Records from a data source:
####

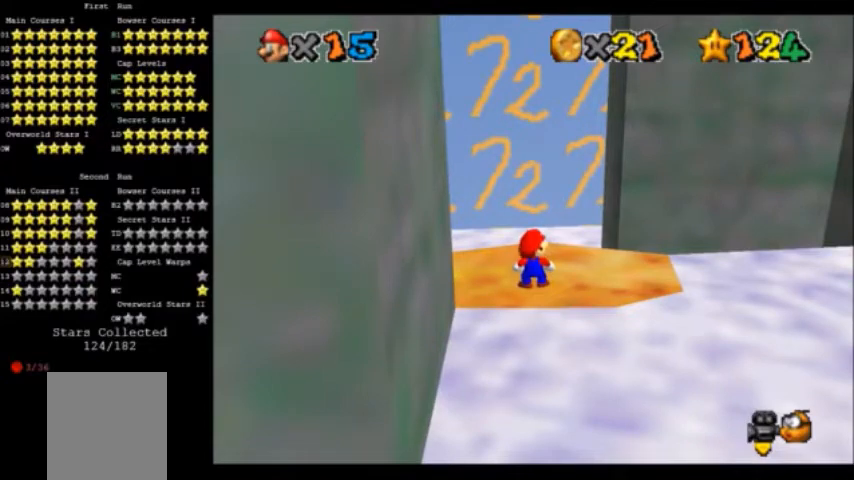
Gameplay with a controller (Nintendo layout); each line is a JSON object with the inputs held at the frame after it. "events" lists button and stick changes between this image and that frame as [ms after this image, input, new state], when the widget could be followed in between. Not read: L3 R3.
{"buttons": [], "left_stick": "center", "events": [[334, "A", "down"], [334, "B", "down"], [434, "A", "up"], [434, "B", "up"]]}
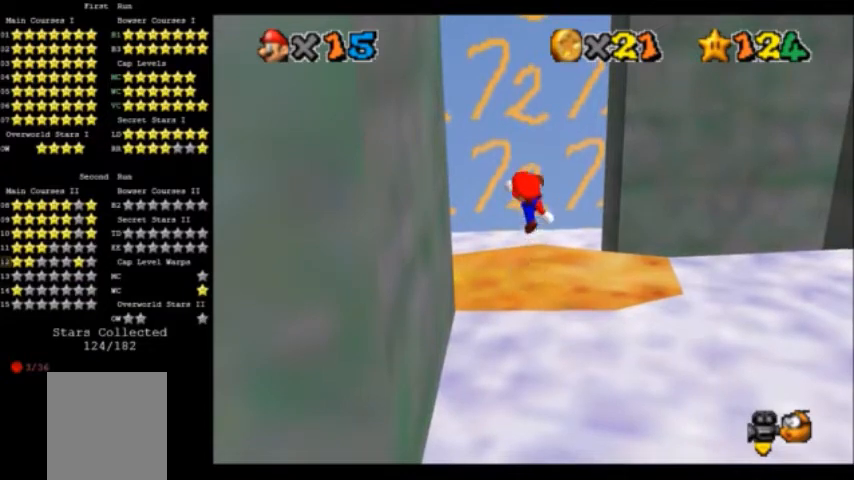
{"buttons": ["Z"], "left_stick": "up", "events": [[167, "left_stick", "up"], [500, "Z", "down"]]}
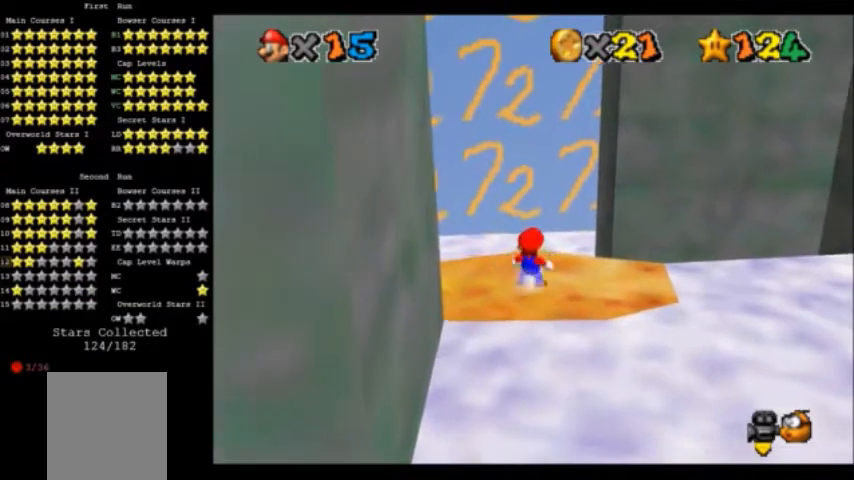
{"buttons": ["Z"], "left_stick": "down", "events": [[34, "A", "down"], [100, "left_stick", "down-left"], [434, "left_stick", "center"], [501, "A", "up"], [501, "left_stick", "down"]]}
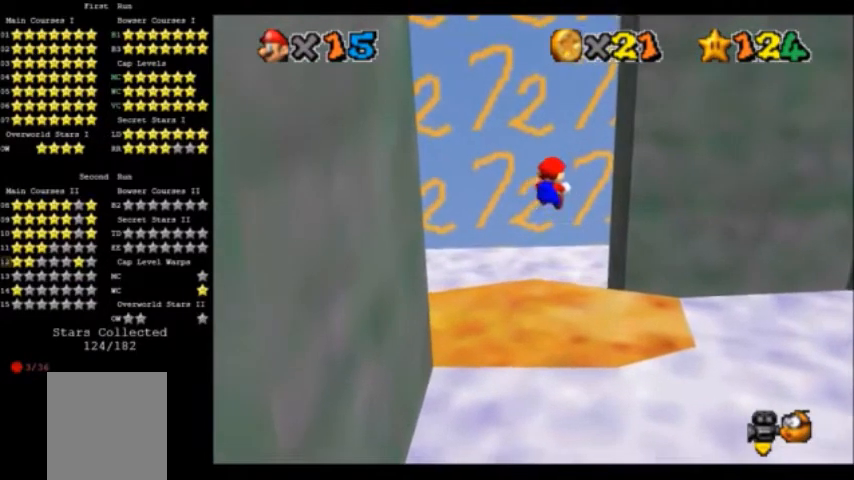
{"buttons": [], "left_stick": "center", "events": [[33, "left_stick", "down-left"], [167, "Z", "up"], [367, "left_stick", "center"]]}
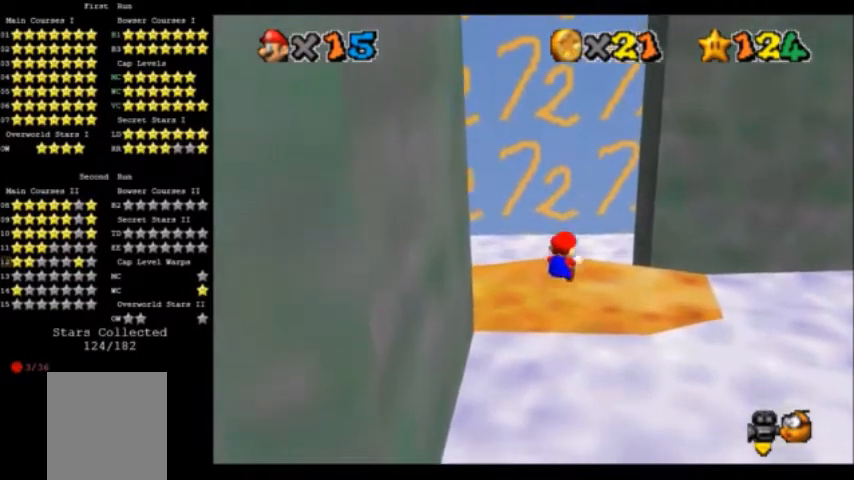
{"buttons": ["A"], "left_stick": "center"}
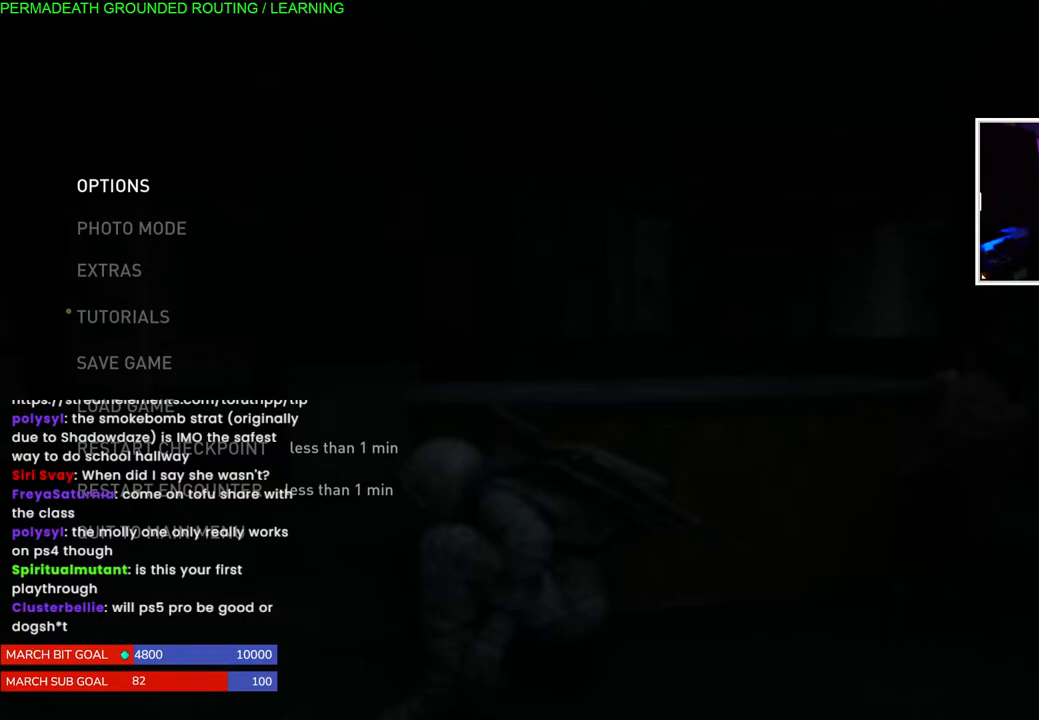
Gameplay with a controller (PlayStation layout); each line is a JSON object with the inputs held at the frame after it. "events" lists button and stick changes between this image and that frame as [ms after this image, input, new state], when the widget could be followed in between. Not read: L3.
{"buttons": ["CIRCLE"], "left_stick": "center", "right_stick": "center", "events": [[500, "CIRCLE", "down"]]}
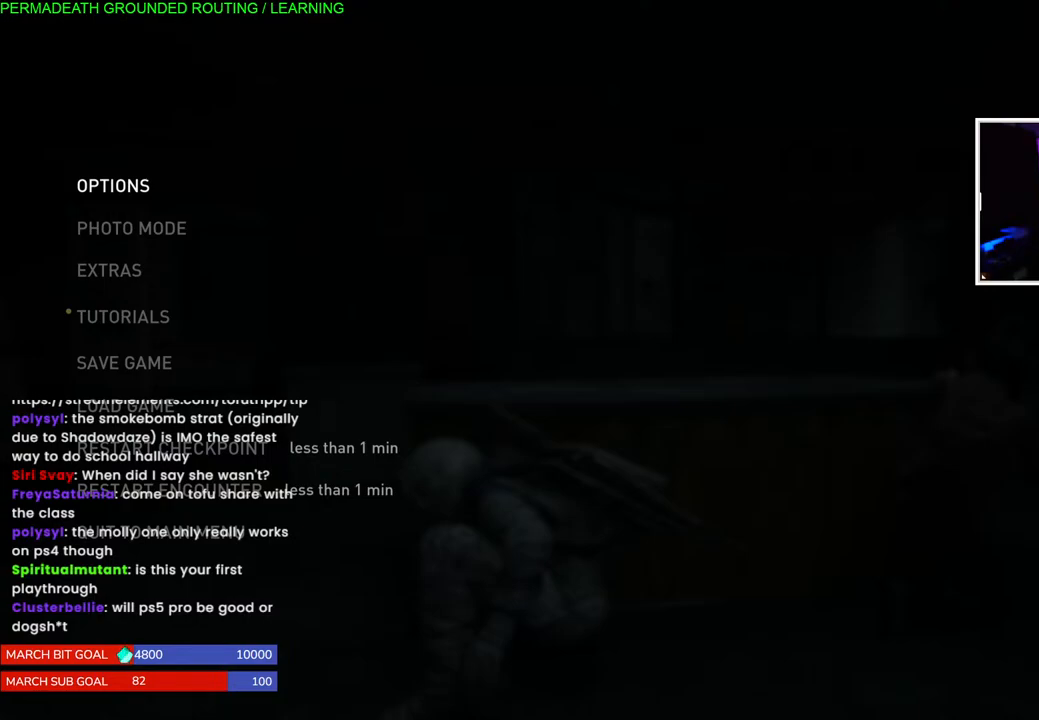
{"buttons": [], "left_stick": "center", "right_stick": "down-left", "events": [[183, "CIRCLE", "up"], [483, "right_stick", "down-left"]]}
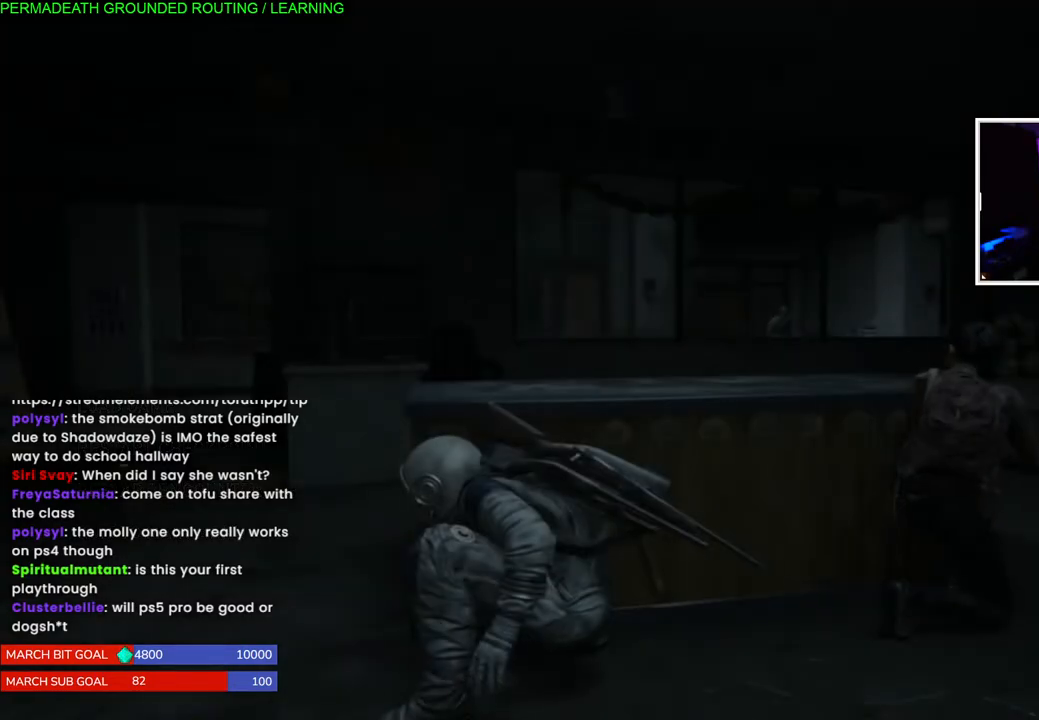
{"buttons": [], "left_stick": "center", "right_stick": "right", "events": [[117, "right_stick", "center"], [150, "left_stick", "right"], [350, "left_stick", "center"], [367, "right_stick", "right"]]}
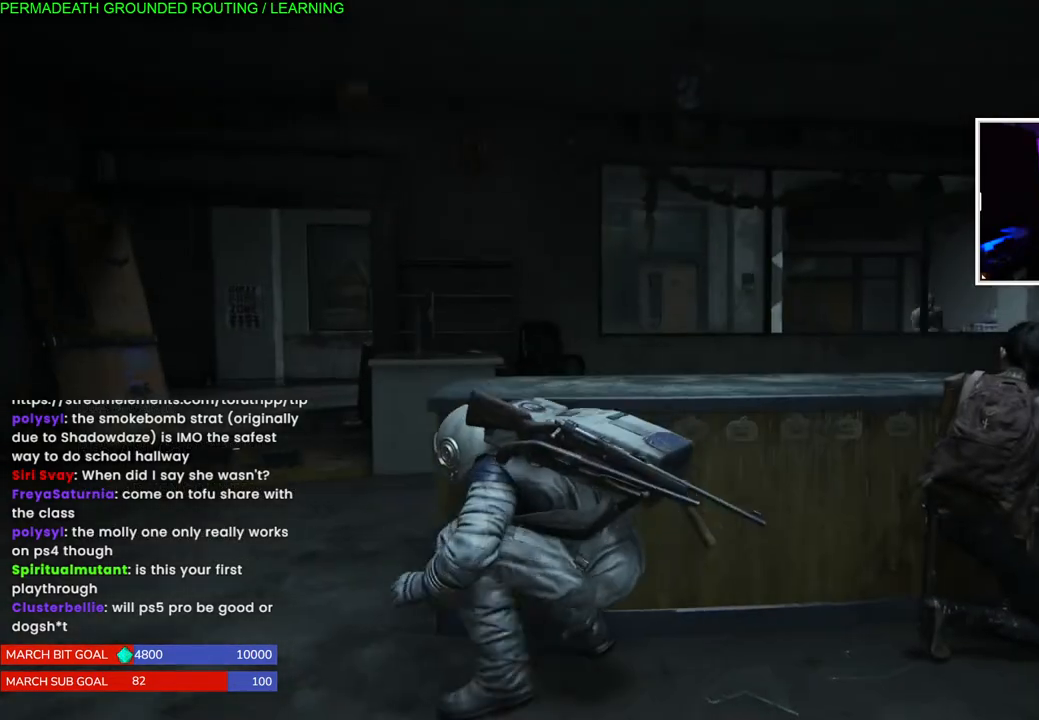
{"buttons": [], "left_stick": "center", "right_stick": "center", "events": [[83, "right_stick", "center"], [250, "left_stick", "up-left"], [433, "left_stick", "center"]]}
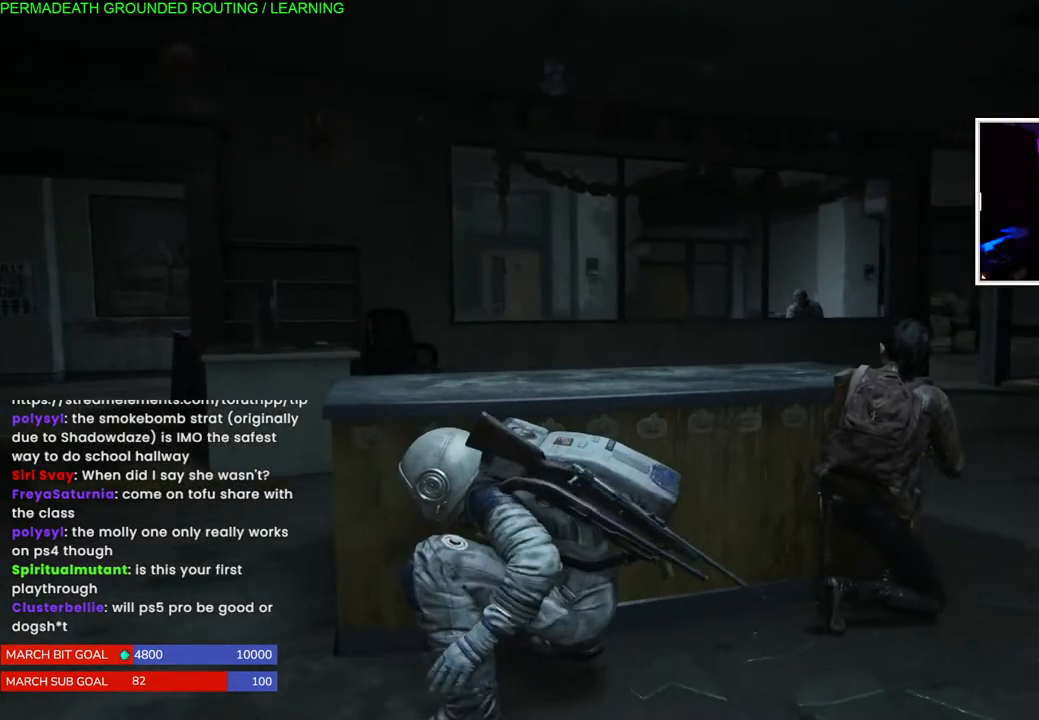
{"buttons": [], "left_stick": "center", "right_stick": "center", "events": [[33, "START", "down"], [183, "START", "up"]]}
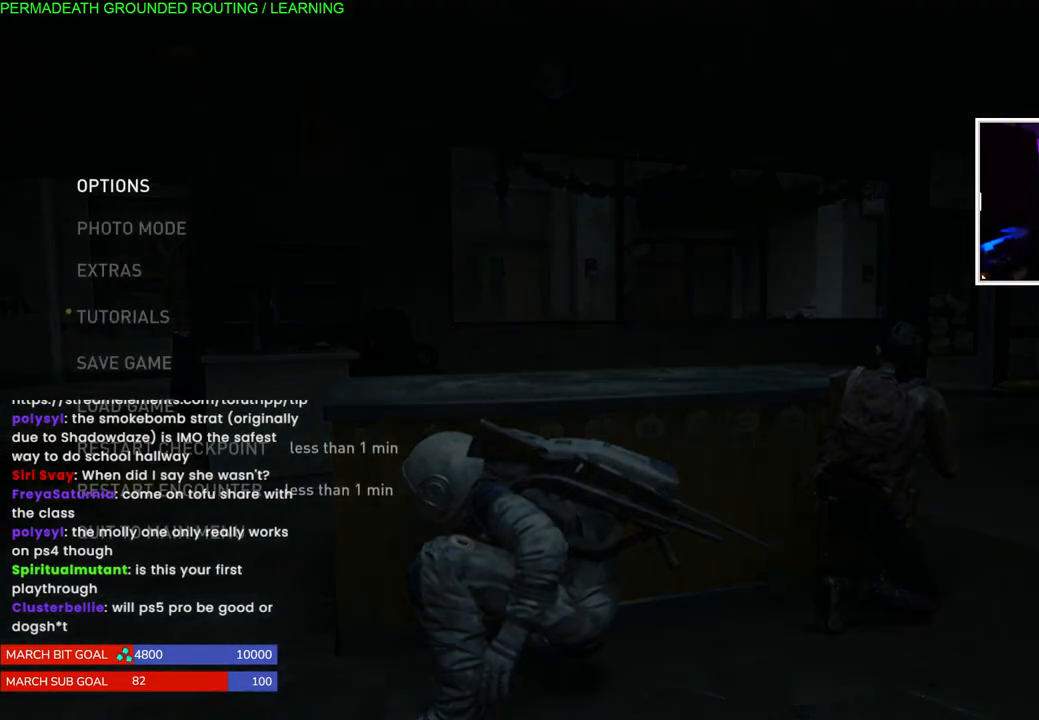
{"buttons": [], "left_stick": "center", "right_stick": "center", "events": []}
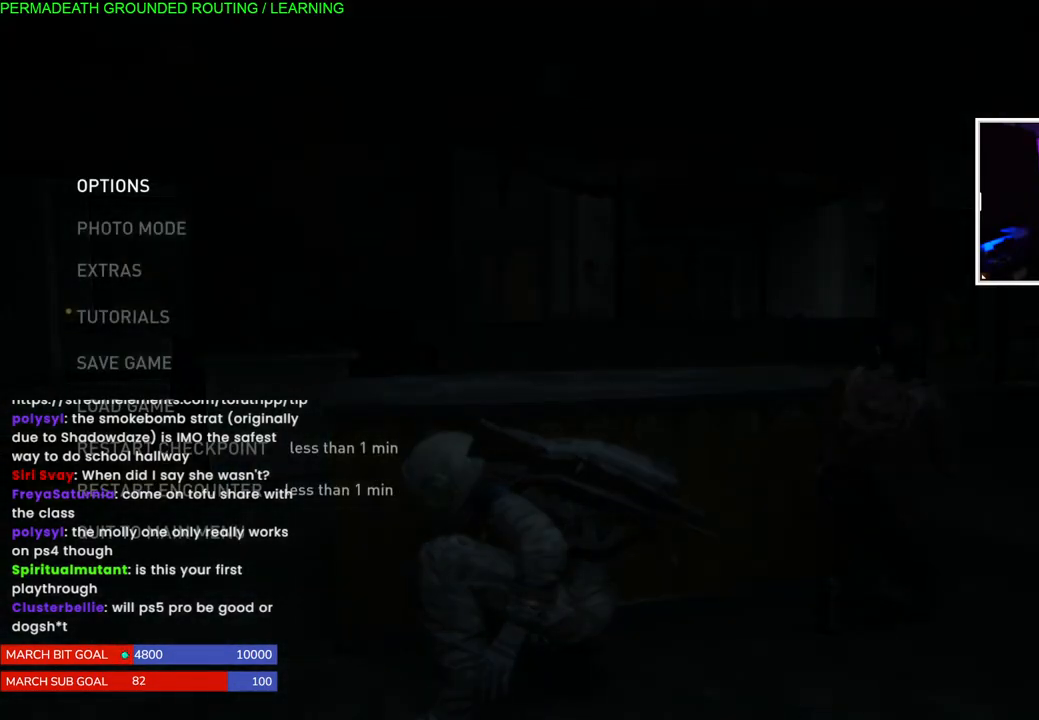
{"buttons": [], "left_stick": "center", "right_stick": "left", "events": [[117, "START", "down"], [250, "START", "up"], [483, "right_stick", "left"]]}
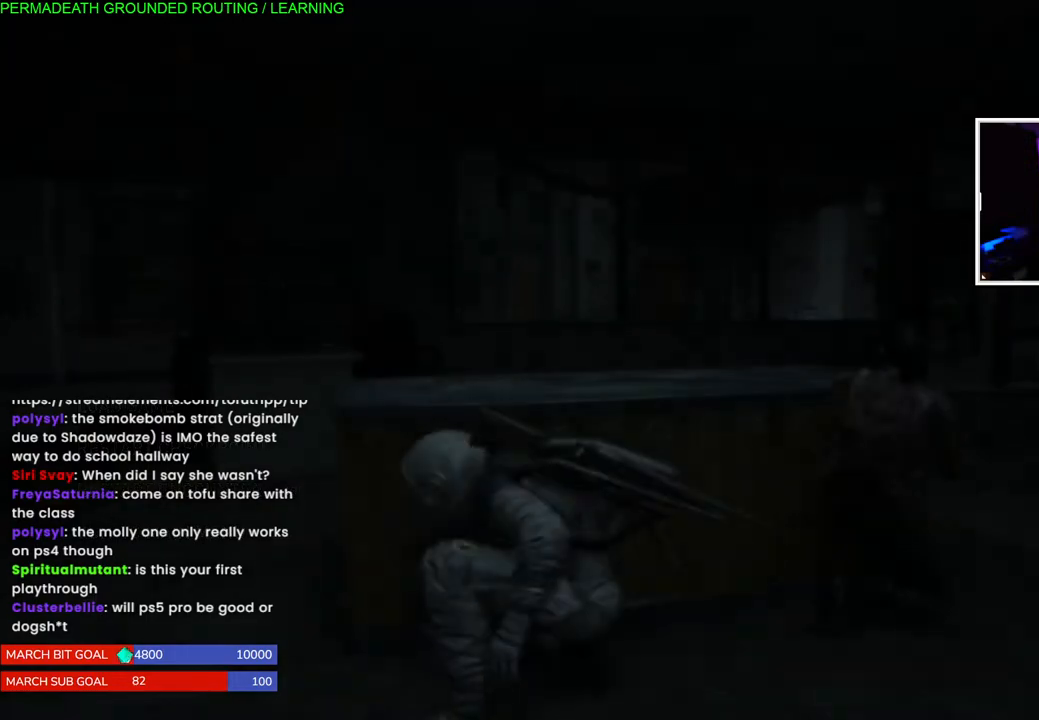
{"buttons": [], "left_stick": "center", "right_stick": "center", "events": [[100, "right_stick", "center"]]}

####

_TASK REQUIREMENTS_
Pull every line with the word "when" from the data.

_RESPONSE TO THE TASK_
Gameplay with a controller (Nintendo layout); each line is a JSON object with the inputs held at the frame after it. "events" lists button and stick changes between this image and that frame as [ms after this image, input, new state], when the widget could be followed in between. Not read: L3 R3.
Gameplay with a controller (PlayStation layout); each line is a JSON object with the inputs held at the frame after it. "events" lists button and stick changes between this image and that frame as [ms after this image, input, new state], when the widget could be followed in between. Not read: L3.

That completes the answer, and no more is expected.